More players emerging in the game-streaming market

The game-streaming environment is becoming increasingly competitive. Where once upon a time Twitch held almost a monopoly of the entire market, nowadays there’s more and more players jumping in, such as YouTube or even TikTok, creating their own platforms and trying to take their share of the pie. How does the streaming giant deal with this fierce competition?

“I think it’s great to have other services, like YouTube and TikTok, invest and play big in gaming, because it actually works out! The more awareness we get, the better. You think about sports, for example. Sports is one of the biggest products for everyone, because you’ve got multiple broadcasters, multiple publishers, and multiple organisations investing in talent and content. And that’s why live sports is possibly one of the biggest things out there. So I think, having other competitors out there, who are doing a lot of work in this space of gaming is probably the best thing for the entire industry. Additionally, while it’s great to have these other players, we see ourselves as a different service from what they can provide”, says Chanana.

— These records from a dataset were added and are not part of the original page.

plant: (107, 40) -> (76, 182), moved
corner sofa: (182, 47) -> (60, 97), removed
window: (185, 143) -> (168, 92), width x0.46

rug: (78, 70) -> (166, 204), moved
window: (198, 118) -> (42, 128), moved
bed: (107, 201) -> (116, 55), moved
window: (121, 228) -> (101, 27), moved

DoorDash collab goes full-on Street Fighter!

Recently Twitch held a collaboration campaign with Wavemaker and game streamer /PlayItShady for DoorDash (you can watch a short video below). The campaign emulated an 8-bit video game which was quite similar to retro title Street Fighter (for those who still remember!), with the add featuring a DoorDasher named Jake or a pixel version of /PlayItShady herself making a number of deliveries.

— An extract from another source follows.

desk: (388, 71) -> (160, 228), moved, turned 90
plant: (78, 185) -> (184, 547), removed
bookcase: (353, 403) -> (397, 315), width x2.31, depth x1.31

/PlayItShady streamed the commercial via her own channel, with lucky viewers getting treated to $10 Ben & Jerry’s coupons for their orders from Pizza Hut. The campaign went on to exceed even the most optimistic of expectations, having over 19,000 total views and being watched for a total of over 85,600 minutes.

Ricky gave us a bit of insight on what the thought process behind that campaign was: “The delivery market is highly competitive, and it’s becoming even more competitive for all the players. DoorDash is relatively new locally, and awareness about their brand was a little bit low. So for them, the biggest challenge was to pass the message that they are offering delivery services outside of food, they can do groceries, Reject Shop, Chemists Warehouse, all of that. They wanted to continue having the familiar presence of DoorDash from a food perspective, but also pivot into other areas.

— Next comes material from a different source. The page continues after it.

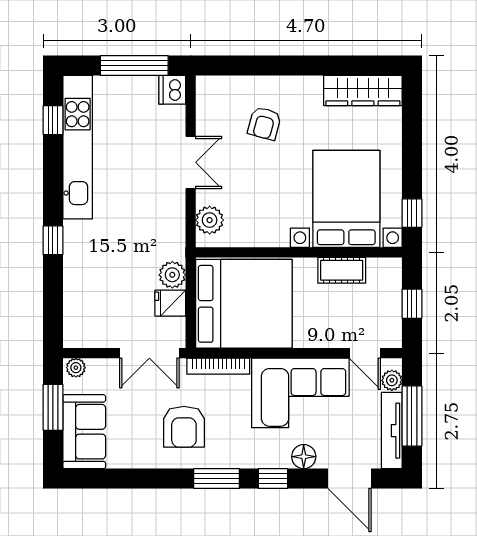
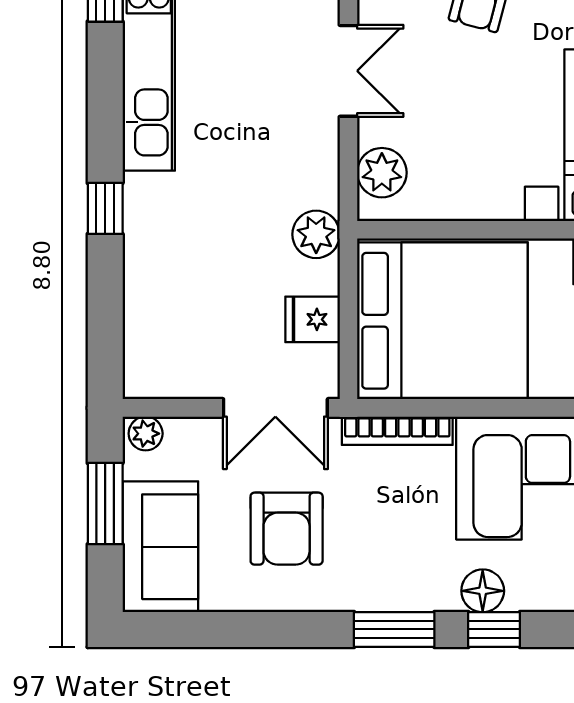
plant: (172, 275) -> (316, 234), moved
armchair: (184, 427) -> (287, 529), moved
floor lamp: (304, 457) -> (483, 591), moved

“So, they approached to us and and we were like ‘okay, so how can we make DoorDash feel like every person is player one?’ Because that’s exactly the point. So we set out to highlight how to make gamers and our Twitch community feel like player one every time. Because trust me, in my younger days of intensity when I was a player, I always wanted to be player one! And anyone who’s a gamer would know how critical that is. So we set out to demonstrate how DoorDash are also player one in their own right.”

Arts & crafts on Twitch? Why not!

In regards to what the future holds for the streaming platform, the Twitch head of sales for ANZ stresses that while gaming will always be a priority for them, we might be seeing more space open up for other ways streamers can interact with their audiences.

“We feel we’ve done a great job in gaming and that’s our DNA. Gamers will always be coming in because that’s where they’ll find the content they know and appreciate, whether that’s Call of Duty, or Fortnite or GTAV. But they are now starting to find these other micro-communities focused around music, arts and crafts. For example, there’s this person who does Rolex watch restorations and it’s one of my favourite channels. If you have a passion point, you’re more than likely to find it on Twitch.

“So for us, it’s about how we pivot into content, which is not gaming-related. So we’ll have live content for all the music, arts and crafts. We consider this as a big, big priority for us and you will continue seeing that from us. Because we view ourselves as a live entertainment service and a gaming platform, and all those are part of makes Twitch what it is.”